Archive for October 9th, 2008

One of the wonderful things about a museum is how you’re jolted into confronting art from strange and wonderful civilizations and you look and learn and expand your horizons.

October 9, 2008

 Sister Wendy Beckett

She was born in South Africa and raised in Edinburgh, Scotland. She became a nun in 1946 in the order of the Sisters of Notre Dame de Namur. She was sent to England to begin her novitiate and studied at St Anne’s College at Oxford, where she was awarded a Congratulatory First. Outside of her academic studies, she lived in a convent that maintained a strict code of silence.
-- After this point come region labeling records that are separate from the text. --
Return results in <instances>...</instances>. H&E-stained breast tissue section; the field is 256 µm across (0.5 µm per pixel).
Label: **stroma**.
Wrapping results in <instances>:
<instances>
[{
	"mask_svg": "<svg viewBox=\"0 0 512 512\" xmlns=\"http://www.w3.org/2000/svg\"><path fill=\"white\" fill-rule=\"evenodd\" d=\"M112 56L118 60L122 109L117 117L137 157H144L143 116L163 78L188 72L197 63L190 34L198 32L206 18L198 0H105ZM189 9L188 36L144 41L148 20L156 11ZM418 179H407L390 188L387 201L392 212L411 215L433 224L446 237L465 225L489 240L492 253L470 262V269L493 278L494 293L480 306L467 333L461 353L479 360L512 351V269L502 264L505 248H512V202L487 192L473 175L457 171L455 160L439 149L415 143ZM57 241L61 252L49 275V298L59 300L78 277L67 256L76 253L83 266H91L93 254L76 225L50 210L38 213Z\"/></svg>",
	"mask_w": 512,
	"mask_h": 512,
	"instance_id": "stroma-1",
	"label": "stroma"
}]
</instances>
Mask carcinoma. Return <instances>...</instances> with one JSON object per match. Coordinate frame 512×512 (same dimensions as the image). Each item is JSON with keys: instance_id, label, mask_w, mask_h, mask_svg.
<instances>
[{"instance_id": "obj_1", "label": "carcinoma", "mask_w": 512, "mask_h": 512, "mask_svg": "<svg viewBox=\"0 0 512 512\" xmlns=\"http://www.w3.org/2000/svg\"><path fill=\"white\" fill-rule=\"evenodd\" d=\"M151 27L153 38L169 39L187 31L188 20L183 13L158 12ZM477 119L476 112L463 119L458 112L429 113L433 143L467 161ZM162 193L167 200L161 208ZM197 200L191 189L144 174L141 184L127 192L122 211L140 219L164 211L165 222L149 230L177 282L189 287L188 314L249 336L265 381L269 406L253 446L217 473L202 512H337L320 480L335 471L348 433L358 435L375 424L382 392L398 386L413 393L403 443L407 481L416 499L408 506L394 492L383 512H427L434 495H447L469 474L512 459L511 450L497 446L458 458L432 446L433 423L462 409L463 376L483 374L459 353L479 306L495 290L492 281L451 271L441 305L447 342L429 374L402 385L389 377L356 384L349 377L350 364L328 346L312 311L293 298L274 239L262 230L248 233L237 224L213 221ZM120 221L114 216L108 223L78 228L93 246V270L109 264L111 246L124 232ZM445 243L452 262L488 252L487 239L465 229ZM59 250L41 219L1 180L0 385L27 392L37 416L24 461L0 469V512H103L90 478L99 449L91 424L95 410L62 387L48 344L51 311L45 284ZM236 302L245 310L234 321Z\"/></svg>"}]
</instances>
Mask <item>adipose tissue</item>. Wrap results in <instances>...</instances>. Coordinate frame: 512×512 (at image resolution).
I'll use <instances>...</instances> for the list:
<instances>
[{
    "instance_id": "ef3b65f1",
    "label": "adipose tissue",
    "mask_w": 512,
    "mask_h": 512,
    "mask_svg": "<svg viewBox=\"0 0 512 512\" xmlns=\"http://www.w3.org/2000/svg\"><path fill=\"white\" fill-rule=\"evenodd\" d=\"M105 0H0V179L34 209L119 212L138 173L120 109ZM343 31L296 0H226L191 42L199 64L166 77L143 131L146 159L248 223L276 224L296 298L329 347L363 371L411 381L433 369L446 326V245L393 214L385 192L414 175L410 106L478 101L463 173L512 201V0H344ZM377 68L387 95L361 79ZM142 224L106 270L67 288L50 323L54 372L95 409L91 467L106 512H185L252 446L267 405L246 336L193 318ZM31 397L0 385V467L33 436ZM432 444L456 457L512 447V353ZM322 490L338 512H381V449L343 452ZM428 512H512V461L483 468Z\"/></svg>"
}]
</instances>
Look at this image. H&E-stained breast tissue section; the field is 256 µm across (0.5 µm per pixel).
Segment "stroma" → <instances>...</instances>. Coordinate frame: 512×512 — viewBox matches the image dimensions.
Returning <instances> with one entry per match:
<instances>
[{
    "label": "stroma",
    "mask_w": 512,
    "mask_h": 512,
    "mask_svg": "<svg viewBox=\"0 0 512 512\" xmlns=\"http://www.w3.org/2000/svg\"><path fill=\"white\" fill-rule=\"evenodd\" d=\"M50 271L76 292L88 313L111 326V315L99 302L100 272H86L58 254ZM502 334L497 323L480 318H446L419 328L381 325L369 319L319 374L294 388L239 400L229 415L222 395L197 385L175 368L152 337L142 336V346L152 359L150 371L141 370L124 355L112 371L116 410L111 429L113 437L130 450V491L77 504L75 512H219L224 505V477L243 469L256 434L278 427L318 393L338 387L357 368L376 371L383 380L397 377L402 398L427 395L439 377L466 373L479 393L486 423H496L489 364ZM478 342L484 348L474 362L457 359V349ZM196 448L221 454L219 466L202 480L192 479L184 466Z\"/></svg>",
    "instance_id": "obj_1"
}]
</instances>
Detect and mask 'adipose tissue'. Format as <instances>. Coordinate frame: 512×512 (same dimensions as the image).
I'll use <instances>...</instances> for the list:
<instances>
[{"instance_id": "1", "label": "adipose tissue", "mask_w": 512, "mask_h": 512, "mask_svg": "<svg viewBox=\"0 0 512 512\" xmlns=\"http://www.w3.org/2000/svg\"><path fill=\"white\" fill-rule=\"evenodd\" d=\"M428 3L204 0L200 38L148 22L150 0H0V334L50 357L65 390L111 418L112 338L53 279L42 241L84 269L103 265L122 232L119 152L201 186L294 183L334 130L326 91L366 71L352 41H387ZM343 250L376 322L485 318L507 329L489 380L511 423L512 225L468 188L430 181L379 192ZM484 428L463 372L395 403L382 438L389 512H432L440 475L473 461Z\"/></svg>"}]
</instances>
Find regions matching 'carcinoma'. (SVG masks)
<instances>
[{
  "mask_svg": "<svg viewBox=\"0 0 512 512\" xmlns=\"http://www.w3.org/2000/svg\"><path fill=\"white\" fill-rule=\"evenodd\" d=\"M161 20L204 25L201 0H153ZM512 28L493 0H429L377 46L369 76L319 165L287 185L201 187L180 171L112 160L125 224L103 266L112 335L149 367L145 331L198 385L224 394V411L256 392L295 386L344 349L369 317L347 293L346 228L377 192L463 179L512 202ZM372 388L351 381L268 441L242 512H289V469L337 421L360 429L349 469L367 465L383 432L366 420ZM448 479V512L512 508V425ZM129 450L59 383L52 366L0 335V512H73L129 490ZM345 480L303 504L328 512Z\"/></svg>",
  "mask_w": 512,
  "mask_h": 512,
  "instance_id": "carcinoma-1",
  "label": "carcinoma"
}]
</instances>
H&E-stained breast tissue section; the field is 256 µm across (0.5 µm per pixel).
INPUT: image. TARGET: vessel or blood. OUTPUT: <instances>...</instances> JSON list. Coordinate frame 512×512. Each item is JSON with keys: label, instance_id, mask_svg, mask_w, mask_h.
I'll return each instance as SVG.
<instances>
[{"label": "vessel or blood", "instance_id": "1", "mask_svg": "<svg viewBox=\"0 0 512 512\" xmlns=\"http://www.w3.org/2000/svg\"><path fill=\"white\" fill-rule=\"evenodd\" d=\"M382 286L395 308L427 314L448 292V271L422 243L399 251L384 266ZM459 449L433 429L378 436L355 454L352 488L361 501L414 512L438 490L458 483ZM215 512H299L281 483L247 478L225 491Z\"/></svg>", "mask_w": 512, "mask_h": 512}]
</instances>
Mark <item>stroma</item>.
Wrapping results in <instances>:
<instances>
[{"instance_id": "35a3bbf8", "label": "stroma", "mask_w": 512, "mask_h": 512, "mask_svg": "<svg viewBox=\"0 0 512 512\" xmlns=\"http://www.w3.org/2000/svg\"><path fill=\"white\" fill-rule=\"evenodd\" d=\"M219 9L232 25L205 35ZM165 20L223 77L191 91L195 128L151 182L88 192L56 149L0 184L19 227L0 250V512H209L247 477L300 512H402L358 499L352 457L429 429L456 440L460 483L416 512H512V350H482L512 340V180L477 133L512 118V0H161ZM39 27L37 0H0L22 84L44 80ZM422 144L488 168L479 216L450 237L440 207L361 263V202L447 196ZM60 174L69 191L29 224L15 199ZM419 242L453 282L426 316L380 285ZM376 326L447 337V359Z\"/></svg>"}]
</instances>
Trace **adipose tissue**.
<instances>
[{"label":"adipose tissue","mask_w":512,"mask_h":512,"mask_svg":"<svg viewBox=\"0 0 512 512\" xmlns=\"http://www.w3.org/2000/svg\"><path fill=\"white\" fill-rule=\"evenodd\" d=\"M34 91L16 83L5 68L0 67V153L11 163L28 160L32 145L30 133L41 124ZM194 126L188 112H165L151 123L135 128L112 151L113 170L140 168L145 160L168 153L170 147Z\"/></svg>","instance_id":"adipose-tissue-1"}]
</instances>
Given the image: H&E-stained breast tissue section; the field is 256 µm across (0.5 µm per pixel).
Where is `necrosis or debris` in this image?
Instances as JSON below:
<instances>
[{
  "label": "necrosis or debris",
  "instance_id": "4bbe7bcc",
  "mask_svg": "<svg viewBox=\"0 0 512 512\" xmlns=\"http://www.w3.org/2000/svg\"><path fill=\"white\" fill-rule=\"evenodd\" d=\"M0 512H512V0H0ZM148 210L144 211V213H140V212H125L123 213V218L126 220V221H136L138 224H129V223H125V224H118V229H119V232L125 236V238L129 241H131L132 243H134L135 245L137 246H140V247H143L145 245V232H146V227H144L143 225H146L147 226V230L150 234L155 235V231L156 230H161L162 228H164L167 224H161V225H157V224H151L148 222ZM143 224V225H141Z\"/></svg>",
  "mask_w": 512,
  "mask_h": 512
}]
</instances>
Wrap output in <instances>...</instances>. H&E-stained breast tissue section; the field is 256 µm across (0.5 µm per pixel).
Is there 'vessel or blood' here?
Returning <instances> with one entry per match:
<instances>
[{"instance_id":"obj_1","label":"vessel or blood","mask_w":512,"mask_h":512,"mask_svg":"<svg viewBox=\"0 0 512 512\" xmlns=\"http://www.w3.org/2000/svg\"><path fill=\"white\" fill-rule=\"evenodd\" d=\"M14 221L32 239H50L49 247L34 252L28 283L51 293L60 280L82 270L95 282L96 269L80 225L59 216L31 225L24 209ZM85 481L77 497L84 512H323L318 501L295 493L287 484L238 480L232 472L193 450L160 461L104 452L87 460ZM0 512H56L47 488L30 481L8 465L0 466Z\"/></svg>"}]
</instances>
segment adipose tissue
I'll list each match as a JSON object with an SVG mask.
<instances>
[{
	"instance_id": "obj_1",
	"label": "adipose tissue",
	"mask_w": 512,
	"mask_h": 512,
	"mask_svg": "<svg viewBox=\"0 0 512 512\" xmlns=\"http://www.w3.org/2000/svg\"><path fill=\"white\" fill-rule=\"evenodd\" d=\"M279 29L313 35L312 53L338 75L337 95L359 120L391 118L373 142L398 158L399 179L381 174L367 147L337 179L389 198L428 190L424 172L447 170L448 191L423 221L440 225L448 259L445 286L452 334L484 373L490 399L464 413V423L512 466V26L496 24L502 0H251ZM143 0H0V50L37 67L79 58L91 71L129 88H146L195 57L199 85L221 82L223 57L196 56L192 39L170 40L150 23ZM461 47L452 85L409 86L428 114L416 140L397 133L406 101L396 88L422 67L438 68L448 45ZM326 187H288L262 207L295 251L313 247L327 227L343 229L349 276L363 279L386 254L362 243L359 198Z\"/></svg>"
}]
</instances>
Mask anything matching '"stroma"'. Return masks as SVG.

After attending a teacher’s training college in Liverpool and earning a teaching diploma in 1954, she returned to South Africa to teach at the University of the Witwatersrand. Health problems in 1970 forced her to abandon teaching and return to England to live in the grounds of a Carmelite monastery. She spent many years translating Medieval Latin scripts before deciding to pursue her favourite subject of art in 1980.

Obtaining papal permission for her to become a Consecrated Virgin in 1970, Sister Wendy’s order arranged for her to live under the protection of the Carmelite nuns at their monastery at Quidenham, Norfolk, in the east of England. She leads a contemplative lifestyle, and currently lives in a caravan on the grounds. Besides receiving the Carmelite prioress and a nun who brings her provisions, she dedicates her life solely to monastic solitude and prayer, but allows herself two hours of work per day.

In 2007, Sister Wendy gave her blessing to Postcards From God, a new West End musical penned loosely around the events in her life.

She was caricatured by the character ‘Sister Bendy’ in the television show Eurotrash.